▸ EXCERPT TO READ:
__________
And does one put a ban on space research? Not possible. After all, experiments in different fields of research in space can also lead to several other benefits for mankind.
For example, according to a report from the European Space Agency (ESA), common plastics can be used in space and can then lead to materials that are used here on Earth.
Another interesting use of technology for space purposes is chemicals that were initially used for damping delicate satellite structures during rocket launch. These Magnet rheological fluids are already in use to decrease the stress on the human body by putting them as a ‘damping mechanism' in their shoes.
Skiers, too, are benefiting from these technologies. The Formula 1 McLauren racing team uses the cooling system that is used in astronaut space suits for their own clothes. Also, no one can refute the use of satellite technology and its peaceful uses for earthly matters. Life today seems impossible without satellite phones. Stolen cars can be tracked by the use of satellites, while warnings through satellites about approaching dangers of storms, hurricanes and possible erupting volcanoes can give the meteorological departments a head start.
On another note, setting up of satellites on moon and other celestial bodies can help humans to explore the skies further and find out what or ‘who' else is out there. Improved and advanced telescopes and state-of-the-art imaging techniques have enabled man to study many aspects of other planets and their satellites. Some of the more important discoveries and achievements include, the magical rings of Saturn which are bands of rocks and gases that encircle the planet, the large and deep ice covering on Europa, which may harbour a liquid ocean with interesting life forms, the discovery of a Martian ocean in its ancient past, the prospect of past and present life, and of course, the enormous benefits of mining for precious minerals on asteroids and the Moon, which would enrich earth's dwindling supply.
In addition, the final frontier has been opened up like never before, and the possibility of actually setting foot on an alien world is an incomparable adventure and source of knowledge for the mankind. Meanwhile, there is also the remote, but reasonably possible theory of using Mars as another home for human beings once earth's resources are depleted or destroyed
On an adventurous note, travellers into outer space will no longer need to worry about ‘resting their backs'. The first space hotel is expected to open its doors or pods by 2012. Called Galactic Suites, this hotel will allow guests to enjoy the scenic view of a sunrise 15 times a day, and at the same time, it will serve as a base to conduct scientific experiments. Though the room tariff reads at approximately four million dollars for a three-day stay, according to Reuters, there will be quite a few who will want to take this journey. Small problems do remain though.
While the hotel was Xavier's dream, the three billion dollars were given by a space enthusiast to make the hotel a reality. The investment was by an American company, which is experimenting at colonising Mars. The hotel will be built by pods connected in molecule-like structures According to Reuters, other private investors from countries such as, Japan, UAE and America are also interested in investing in the project.
However, the experience of looking at earth from outer space does seem tempting. The thought of floating around in pods, experiencing weightlessness and the trip itself is nothing more than a scientific miracle that can let mankind see what the final frontier actually looks like. And with more advancement in technology, the sky will no longer be the limit.
__________
▸ WHAT THE EXERCISE ASKS:
Translate this sentence from the excerpt on space research into Spanish: "Stolen cars can be tracked by the use of satellites, while warnings through satellites about approaching dangers of storms, hurricanes and possible erupting volcanoes can give the meteorological departments a head start."

▸ INFORMATION SUPPLIED:
__________
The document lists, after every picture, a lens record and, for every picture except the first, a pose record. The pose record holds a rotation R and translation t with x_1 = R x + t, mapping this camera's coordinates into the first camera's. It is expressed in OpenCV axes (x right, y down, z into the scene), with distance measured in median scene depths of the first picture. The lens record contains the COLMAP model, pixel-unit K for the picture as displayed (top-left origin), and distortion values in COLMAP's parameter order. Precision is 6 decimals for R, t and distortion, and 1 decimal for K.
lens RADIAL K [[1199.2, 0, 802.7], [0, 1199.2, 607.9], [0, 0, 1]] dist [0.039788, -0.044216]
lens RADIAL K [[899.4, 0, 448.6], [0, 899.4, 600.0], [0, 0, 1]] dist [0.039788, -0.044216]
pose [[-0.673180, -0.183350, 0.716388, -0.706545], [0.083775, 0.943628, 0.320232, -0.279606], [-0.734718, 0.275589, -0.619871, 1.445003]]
__________
▸ WRITTEN RESPONSE:
Los autos robados pueden rastrearse mediante el uso de satélites, mientras que las advertencias por satélite sobre los peligros inminentes de tormentas, huracanes y posibles erupciones volcánicas pueden dar a los departamentos meteorológicos una ventaja anticipada.